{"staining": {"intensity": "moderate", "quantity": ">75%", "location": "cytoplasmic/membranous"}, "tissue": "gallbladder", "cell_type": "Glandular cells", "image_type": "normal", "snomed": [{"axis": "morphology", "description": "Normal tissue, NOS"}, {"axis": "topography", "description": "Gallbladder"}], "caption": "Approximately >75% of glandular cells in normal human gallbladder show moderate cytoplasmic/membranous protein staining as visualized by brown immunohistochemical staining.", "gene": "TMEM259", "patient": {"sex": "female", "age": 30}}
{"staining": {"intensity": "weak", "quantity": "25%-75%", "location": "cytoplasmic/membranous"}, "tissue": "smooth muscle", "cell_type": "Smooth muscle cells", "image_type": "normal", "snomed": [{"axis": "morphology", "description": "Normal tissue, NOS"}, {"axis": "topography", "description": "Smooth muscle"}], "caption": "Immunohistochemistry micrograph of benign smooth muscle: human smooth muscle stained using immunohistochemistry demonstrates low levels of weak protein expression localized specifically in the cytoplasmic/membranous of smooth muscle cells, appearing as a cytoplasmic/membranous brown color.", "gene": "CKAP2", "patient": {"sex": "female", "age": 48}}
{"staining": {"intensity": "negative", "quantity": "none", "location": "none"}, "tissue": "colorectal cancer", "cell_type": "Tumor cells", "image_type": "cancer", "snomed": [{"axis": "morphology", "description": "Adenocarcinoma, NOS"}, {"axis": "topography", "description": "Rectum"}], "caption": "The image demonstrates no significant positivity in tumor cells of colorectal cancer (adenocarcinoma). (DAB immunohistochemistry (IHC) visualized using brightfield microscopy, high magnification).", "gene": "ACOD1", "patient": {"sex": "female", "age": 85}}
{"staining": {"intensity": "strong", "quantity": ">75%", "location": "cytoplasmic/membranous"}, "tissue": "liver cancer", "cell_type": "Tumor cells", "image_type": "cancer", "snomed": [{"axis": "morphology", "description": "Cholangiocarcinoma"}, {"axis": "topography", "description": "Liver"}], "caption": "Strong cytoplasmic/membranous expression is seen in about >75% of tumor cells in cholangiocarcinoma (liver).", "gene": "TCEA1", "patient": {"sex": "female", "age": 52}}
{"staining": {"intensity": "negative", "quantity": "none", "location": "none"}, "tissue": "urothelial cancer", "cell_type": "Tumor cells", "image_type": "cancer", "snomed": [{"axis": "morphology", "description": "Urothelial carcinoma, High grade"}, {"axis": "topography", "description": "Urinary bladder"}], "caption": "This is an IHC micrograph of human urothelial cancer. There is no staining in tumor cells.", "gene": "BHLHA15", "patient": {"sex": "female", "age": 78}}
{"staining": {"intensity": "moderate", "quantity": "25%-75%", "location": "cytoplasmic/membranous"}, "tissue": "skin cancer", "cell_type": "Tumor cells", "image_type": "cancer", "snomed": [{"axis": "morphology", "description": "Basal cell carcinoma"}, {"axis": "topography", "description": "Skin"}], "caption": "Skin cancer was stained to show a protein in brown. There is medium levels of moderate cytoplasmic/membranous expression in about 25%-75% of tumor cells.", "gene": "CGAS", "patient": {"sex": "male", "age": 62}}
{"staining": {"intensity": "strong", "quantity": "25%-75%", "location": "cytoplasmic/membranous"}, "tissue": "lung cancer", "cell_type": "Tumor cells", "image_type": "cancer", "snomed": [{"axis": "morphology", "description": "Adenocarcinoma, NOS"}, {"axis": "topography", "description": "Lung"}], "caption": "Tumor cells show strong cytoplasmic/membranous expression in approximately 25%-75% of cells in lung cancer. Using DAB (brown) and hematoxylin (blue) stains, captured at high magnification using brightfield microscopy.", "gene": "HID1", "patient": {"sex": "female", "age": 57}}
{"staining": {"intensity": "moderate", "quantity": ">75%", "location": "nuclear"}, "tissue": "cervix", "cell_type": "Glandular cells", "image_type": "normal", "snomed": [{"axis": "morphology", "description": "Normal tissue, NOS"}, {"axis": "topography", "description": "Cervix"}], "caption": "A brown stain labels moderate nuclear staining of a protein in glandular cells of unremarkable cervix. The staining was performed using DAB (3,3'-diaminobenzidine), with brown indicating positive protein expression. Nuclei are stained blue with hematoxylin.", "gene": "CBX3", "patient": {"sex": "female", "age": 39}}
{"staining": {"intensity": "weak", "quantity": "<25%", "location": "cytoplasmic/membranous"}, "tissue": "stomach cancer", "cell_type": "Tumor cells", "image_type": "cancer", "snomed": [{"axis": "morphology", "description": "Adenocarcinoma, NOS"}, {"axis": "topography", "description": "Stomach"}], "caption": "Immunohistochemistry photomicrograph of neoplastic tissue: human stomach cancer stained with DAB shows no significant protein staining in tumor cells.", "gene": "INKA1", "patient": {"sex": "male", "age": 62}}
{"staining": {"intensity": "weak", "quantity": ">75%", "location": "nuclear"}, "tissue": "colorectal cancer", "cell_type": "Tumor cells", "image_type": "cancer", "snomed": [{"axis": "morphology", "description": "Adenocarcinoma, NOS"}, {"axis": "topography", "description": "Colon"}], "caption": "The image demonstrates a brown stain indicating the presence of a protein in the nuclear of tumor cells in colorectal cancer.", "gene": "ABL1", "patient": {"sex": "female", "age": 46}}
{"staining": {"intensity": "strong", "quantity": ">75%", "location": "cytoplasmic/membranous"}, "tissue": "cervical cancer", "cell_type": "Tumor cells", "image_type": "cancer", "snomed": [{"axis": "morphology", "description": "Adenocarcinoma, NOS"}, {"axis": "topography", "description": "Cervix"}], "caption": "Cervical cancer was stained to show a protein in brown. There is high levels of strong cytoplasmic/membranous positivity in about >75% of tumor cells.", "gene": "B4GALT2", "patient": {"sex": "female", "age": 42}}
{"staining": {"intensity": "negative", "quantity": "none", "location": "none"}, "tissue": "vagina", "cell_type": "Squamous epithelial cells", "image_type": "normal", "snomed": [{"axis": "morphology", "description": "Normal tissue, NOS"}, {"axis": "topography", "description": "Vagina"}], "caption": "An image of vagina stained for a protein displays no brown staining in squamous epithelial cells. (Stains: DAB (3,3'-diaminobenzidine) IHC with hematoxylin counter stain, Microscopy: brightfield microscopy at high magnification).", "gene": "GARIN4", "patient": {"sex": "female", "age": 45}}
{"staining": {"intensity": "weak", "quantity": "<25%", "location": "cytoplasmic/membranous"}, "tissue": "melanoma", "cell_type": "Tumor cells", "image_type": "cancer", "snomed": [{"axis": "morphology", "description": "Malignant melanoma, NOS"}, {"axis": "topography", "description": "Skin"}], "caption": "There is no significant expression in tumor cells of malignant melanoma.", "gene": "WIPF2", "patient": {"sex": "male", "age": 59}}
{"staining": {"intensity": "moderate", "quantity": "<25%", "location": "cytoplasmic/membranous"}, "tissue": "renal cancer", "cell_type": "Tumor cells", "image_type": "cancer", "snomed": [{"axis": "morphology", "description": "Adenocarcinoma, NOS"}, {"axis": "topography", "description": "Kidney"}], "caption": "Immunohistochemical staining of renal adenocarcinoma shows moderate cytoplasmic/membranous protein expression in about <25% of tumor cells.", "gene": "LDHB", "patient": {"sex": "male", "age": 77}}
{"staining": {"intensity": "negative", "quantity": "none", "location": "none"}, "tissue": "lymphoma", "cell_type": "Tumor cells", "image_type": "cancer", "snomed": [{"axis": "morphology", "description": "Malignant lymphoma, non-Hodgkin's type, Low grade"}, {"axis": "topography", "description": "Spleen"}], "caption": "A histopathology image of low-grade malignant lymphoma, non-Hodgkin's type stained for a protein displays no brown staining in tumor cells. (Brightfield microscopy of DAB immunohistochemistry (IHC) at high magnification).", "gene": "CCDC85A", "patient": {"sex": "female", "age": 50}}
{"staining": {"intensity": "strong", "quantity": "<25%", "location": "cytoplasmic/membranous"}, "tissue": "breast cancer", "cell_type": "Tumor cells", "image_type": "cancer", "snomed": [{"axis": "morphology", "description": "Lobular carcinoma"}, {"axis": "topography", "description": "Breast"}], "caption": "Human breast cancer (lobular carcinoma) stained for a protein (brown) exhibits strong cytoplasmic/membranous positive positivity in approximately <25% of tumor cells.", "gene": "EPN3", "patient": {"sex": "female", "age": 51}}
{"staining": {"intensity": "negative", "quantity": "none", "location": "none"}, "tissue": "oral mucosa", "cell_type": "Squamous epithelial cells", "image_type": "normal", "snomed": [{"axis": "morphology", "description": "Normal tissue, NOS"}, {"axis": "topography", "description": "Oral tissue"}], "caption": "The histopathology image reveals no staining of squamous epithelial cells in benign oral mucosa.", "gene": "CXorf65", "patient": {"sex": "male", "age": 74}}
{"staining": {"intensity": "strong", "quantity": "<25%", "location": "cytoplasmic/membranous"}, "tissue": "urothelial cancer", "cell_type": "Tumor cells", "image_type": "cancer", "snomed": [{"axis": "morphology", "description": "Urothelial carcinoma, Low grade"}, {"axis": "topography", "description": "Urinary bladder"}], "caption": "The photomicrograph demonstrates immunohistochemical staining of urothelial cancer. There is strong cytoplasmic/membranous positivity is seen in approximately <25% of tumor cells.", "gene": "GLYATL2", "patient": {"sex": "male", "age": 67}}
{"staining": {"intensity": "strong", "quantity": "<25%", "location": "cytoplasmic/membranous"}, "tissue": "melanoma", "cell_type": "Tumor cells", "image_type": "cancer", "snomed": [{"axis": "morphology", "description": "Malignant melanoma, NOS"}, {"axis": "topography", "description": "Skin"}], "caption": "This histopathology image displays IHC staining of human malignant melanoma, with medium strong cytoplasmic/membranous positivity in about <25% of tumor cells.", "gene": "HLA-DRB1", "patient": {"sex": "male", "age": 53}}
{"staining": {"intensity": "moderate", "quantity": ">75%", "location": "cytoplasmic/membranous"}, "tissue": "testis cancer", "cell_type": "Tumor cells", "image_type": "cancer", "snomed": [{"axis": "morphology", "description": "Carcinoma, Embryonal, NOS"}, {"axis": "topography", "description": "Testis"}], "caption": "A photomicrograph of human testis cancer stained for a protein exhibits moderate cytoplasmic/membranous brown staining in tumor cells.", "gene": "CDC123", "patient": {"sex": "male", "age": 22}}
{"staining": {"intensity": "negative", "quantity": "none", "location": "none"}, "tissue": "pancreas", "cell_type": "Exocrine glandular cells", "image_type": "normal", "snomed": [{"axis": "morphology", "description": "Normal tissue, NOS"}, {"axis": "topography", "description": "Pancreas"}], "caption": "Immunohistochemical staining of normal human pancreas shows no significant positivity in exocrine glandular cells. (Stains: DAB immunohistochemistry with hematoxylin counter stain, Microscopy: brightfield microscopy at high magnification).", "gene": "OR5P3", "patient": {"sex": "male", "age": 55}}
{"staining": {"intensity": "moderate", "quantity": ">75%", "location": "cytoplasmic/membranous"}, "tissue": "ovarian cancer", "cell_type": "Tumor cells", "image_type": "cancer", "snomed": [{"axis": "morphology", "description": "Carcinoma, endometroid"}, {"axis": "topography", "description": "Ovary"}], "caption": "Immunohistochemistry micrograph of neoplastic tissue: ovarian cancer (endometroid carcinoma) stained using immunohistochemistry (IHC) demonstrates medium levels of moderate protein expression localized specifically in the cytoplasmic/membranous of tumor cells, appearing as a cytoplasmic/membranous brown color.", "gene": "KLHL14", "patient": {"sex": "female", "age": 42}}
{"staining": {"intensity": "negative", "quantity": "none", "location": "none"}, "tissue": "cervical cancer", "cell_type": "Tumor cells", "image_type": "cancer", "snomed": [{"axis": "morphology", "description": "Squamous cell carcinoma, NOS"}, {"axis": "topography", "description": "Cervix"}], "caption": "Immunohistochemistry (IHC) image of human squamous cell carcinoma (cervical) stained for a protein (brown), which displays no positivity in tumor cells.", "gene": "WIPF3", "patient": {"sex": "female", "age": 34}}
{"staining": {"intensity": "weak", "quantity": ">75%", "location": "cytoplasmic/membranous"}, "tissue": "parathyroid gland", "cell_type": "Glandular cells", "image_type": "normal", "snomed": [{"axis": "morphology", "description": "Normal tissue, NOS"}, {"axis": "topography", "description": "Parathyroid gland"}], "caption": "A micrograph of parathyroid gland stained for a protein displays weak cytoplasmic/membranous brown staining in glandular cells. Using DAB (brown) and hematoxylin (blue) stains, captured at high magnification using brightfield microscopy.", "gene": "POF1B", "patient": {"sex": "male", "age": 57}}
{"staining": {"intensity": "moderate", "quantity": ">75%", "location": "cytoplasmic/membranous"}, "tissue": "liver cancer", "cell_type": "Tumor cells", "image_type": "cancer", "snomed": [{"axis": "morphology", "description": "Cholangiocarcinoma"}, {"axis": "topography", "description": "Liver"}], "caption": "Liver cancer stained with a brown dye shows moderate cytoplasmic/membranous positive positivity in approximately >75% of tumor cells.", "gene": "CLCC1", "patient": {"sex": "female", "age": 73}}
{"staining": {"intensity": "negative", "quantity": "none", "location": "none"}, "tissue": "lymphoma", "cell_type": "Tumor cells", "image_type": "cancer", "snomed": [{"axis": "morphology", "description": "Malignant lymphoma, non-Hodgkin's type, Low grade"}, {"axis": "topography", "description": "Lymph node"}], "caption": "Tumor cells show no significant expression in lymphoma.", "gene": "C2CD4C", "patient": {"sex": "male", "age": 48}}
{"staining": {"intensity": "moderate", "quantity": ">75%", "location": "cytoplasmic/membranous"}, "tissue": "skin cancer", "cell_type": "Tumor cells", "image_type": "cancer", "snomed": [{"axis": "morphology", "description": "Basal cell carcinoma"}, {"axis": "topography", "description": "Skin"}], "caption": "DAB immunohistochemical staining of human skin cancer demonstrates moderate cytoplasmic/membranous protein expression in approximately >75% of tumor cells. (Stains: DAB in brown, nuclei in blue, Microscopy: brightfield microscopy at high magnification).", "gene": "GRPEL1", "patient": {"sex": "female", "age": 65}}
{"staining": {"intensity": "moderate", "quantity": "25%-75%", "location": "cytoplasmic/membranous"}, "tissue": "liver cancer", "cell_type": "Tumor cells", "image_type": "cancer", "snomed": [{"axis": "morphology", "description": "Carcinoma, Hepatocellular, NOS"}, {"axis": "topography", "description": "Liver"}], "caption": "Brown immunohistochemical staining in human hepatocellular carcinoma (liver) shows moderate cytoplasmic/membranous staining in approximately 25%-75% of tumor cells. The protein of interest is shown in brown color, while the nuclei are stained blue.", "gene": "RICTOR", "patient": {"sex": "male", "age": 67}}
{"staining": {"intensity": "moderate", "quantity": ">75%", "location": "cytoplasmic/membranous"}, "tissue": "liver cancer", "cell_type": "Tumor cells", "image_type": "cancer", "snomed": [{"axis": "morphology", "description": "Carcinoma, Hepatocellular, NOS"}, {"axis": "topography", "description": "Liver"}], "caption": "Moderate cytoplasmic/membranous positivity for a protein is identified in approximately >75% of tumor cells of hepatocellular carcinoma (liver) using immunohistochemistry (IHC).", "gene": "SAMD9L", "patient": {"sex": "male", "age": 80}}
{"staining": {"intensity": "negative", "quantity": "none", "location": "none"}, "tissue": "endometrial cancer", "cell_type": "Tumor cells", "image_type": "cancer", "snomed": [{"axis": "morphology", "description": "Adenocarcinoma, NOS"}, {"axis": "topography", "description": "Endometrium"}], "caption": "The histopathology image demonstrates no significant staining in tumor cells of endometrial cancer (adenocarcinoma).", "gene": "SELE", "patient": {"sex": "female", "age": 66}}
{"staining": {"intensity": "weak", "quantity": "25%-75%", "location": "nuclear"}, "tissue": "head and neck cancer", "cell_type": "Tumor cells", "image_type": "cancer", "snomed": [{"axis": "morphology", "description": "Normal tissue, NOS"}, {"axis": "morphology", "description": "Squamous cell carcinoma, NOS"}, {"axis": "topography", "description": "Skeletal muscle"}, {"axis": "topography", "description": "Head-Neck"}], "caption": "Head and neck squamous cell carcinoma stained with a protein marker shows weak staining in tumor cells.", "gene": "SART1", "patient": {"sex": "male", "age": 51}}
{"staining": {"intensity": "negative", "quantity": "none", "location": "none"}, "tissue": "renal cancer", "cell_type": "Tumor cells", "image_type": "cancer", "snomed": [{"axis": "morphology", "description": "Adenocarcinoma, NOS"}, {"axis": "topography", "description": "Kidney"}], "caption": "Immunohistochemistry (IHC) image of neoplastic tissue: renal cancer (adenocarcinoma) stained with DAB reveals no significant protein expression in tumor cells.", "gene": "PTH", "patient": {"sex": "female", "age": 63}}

====

Across the listing above, how many lines include the string "hepatocellular"? Answer with a single number.

Response for this exercise - 2